→ **Recorded information**:

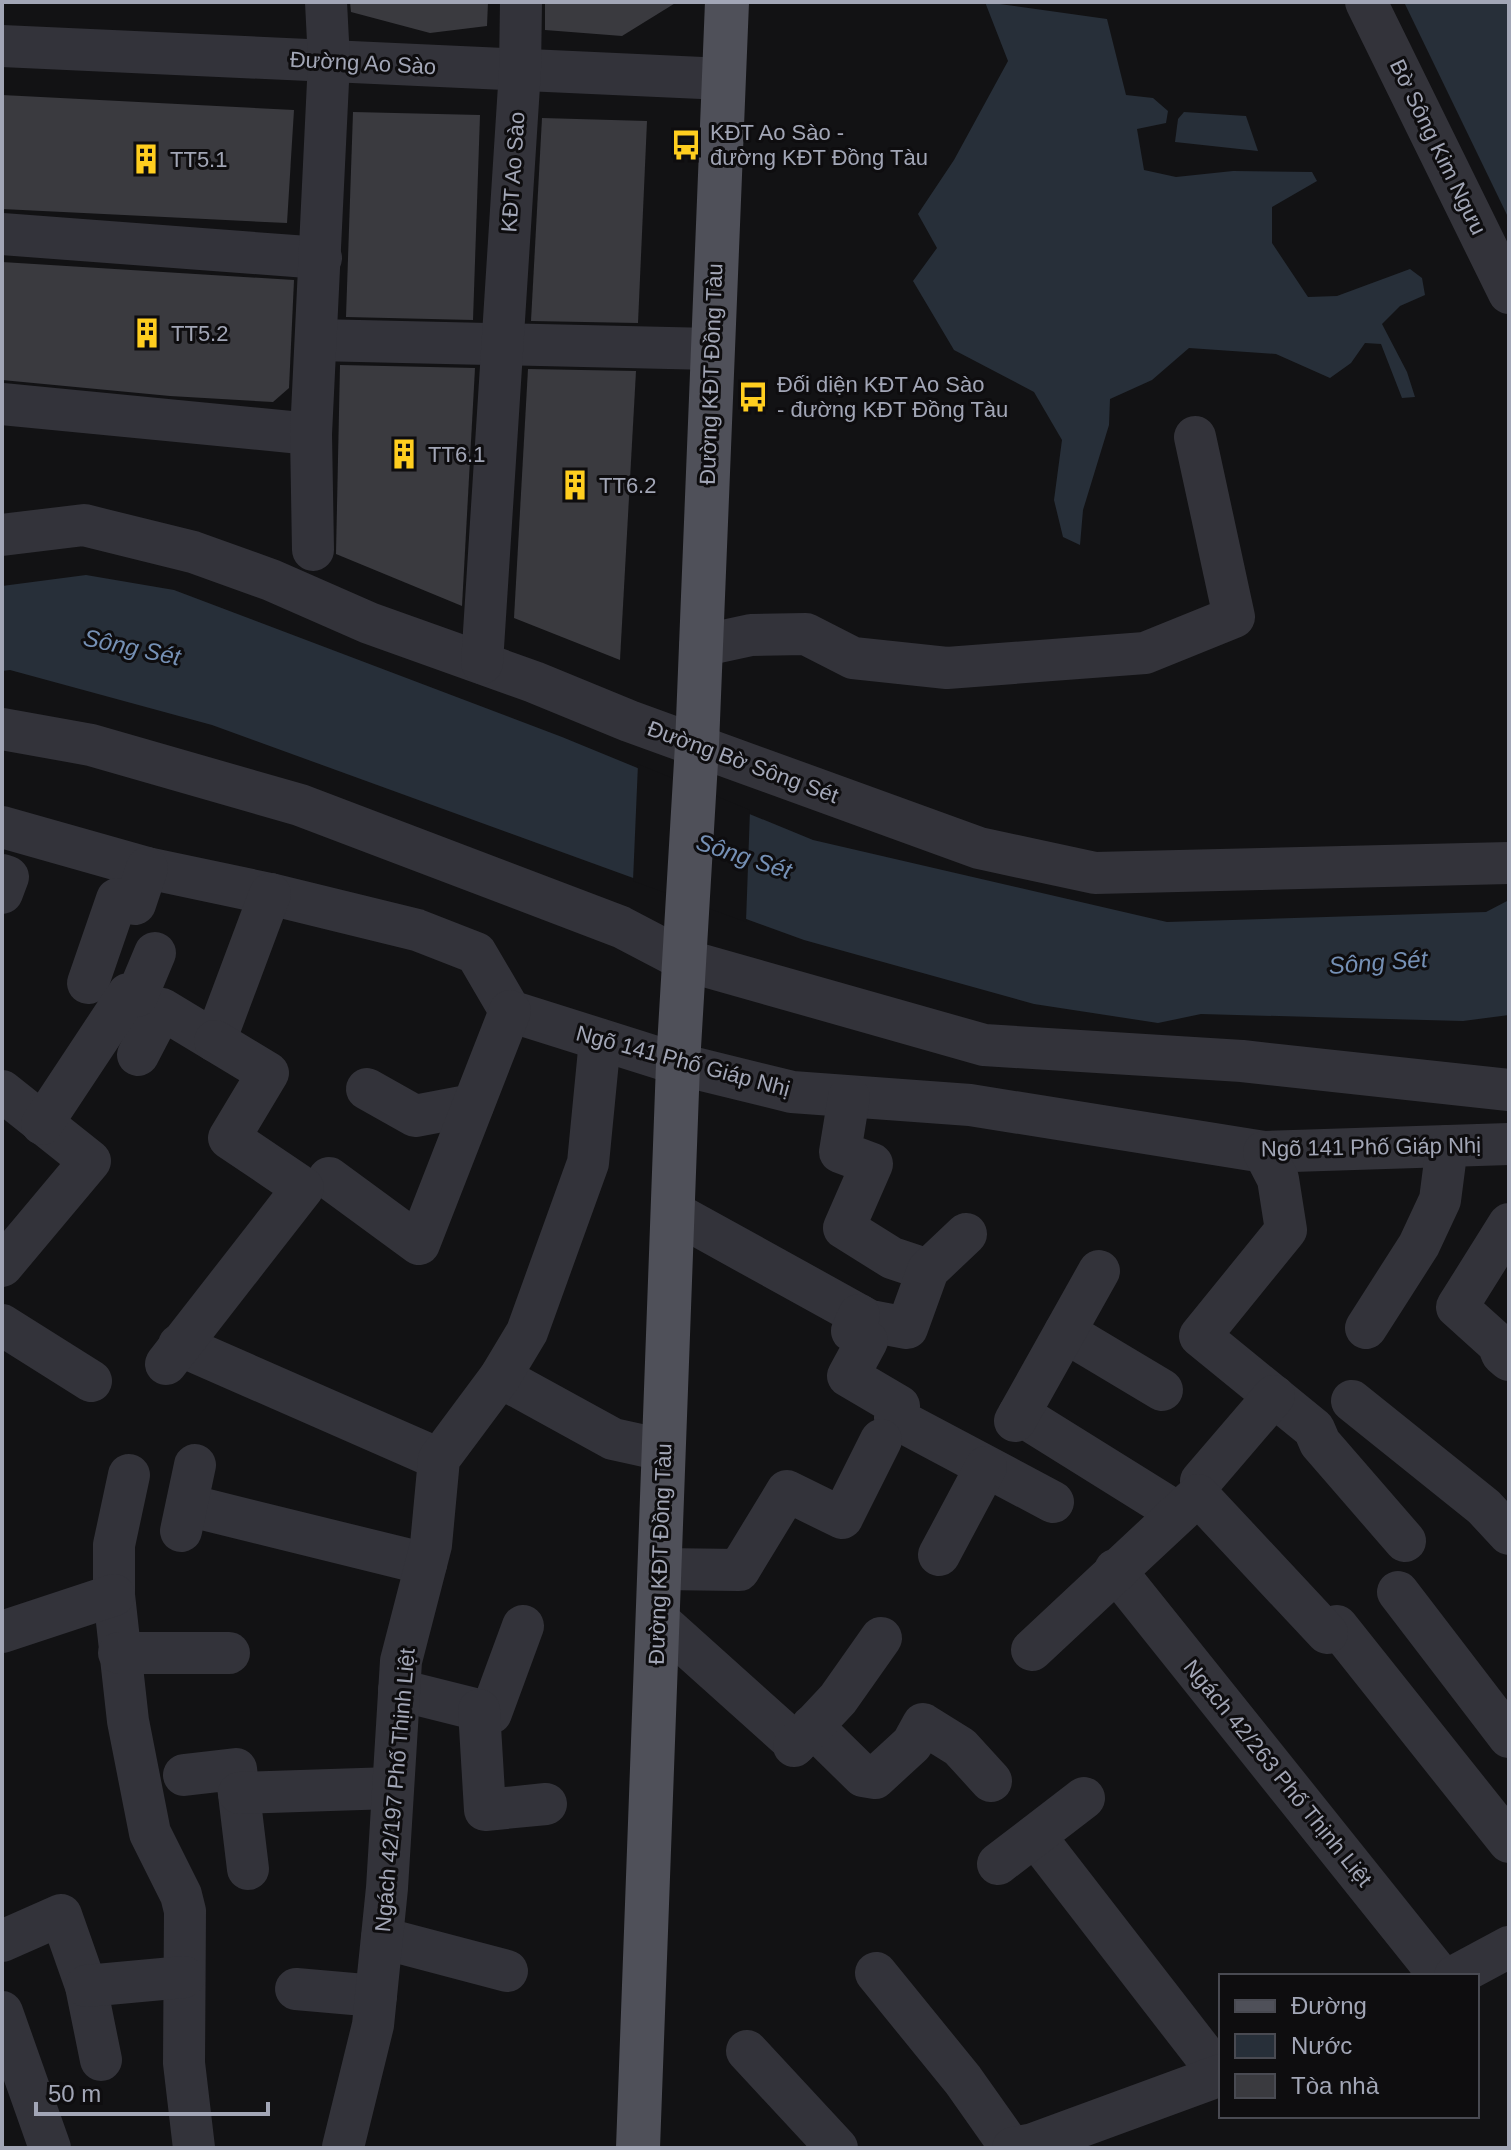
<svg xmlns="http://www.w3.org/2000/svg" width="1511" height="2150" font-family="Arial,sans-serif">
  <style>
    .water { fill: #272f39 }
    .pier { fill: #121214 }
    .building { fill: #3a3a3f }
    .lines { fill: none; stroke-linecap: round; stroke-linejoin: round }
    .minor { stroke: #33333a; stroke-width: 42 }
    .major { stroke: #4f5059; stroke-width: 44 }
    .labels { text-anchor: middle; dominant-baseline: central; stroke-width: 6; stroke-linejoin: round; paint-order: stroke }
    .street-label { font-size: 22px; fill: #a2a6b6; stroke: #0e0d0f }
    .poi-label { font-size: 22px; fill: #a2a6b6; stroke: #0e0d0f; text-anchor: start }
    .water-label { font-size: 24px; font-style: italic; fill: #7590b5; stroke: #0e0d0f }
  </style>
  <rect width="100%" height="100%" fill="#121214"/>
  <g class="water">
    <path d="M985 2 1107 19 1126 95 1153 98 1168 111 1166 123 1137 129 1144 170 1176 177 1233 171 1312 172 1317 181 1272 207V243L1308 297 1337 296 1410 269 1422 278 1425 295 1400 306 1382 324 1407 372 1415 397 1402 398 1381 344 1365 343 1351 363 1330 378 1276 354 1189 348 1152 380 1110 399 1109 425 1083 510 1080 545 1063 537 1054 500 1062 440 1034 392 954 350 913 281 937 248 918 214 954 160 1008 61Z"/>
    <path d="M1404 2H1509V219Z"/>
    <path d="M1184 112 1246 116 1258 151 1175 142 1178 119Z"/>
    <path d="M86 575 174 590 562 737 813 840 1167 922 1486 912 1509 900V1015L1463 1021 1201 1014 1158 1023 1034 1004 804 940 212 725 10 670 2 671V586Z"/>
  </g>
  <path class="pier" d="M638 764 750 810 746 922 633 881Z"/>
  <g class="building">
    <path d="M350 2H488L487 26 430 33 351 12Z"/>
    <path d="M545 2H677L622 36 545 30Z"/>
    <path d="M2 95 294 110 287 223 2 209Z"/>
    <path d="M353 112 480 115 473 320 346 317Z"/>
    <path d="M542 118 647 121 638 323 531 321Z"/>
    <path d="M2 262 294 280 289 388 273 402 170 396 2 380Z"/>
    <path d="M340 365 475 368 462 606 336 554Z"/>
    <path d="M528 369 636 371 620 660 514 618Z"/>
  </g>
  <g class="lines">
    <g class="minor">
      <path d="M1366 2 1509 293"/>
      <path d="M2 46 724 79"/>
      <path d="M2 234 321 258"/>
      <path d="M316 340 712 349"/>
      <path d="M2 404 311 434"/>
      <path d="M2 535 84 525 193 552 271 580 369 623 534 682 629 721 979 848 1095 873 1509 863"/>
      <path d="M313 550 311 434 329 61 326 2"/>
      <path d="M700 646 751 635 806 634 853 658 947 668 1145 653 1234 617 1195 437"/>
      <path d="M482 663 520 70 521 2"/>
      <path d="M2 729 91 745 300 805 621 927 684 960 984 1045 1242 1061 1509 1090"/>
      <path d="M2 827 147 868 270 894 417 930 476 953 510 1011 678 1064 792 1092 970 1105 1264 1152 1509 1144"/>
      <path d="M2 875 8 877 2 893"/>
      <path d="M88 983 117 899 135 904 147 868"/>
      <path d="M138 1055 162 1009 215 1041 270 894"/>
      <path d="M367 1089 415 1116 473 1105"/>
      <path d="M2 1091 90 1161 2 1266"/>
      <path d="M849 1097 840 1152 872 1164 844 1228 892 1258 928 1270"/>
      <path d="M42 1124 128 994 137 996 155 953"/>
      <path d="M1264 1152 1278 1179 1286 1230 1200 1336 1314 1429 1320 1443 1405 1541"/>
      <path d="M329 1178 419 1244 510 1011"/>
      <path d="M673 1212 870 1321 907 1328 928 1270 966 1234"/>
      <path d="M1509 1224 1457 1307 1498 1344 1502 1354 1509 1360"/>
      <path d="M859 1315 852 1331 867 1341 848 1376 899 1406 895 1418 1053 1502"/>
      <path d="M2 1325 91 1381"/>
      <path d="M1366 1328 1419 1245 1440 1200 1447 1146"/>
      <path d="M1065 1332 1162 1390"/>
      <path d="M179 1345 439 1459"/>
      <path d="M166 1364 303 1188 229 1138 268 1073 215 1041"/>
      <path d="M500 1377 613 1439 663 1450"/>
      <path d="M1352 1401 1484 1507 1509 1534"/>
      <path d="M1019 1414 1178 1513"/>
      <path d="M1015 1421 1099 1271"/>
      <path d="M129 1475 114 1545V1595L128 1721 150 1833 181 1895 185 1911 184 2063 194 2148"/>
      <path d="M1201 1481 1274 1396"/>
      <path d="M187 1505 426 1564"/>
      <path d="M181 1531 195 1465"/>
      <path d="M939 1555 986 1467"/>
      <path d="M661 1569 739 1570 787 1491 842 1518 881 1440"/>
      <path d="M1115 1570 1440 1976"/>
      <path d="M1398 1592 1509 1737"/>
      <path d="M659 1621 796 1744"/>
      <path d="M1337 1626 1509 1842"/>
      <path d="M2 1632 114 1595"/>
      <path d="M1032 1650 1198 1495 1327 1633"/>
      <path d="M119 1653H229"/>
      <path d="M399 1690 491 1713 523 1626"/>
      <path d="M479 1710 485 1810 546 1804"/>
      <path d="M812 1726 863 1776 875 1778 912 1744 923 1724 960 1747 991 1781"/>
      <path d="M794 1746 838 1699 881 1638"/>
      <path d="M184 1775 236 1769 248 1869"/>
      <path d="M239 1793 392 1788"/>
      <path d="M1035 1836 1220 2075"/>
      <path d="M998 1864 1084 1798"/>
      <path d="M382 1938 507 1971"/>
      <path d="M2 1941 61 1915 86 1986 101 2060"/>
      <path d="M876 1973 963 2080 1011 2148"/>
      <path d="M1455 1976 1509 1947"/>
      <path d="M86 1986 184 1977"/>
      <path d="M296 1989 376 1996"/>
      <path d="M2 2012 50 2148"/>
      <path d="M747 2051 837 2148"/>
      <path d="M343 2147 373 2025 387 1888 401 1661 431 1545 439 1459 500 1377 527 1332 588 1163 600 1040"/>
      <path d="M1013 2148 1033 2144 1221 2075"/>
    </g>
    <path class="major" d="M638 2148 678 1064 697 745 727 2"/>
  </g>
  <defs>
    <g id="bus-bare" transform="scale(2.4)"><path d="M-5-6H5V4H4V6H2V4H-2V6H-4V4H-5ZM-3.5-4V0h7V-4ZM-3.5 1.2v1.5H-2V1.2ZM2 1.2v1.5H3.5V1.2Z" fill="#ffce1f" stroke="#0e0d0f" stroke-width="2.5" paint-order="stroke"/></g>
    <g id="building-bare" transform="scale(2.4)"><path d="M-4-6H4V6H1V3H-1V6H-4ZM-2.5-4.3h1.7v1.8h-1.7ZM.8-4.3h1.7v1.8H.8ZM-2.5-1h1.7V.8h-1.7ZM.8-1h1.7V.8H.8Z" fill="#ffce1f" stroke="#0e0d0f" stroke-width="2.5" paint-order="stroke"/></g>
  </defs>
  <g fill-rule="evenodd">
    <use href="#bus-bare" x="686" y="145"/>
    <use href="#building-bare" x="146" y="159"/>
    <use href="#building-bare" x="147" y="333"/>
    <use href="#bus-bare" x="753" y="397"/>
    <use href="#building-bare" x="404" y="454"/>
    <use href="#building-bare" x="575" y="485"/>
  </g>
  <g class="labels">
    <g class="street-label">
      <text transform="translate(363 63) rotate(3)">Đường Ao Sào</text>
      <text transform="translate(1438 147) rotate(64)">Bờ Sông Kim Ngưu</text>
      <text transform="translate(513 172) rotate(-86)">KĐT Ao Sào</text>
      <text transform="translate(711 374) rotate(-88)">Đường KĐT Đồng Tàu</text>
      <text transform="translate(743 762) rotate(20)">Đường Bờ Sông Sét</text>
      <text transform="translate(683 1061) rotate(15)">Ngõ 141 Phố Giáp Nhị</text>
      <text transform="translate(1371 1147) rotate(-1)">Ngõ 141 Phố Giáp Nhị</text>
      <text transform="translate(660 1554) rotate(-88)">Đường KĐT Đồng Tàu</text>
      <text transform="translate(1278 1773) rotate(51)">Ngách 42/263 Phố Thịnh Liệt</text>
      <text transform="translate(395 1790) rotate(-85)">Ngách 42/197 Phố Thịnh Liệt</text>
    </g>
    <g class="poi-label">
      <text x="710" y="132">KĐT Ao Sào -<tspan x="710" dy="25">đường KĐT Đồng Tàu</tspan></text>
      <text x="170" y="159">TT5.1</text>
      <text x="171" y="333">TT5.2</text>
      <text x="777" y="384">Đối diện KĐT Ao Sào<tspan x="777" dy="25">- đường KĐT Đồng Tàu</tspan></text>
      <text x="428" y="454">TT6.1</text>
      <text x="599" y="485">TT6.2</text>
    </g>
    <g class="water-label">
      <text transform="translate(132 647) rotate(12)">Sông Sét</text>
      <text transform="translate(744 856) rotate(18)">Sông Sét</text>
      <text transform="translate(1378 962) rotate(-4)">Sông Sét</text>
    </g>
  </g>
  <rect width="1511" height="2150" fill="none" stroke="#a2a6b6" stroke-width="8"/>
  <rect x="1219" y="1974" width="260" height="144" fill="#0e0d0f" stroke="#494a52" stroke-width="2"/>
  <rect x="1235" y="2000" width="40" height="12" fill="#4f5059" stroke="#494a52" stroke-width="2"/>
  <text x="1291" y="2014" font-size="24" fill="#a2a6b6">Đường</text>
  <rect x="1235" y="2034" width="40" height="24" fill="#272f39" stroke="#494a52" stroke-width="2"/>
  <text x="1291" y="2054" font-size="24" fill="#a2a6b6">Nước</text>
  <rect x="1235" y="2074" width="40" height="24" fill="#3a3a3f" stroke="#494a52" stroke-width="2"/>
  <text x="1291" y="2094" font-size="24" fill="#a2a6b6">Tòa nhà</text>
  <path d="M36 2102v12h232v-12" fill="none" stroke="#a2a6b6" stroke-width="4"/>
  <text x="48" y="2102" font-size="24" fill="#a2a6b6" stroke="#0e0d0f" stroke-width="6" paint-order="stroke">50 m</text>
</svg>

→ **Required work**: Would you copy out every line in the records that includes the string "minor"?

→ **Response**:
    .minor { stroke: #33333a; stroke-width: 42 }
    <g class="minor">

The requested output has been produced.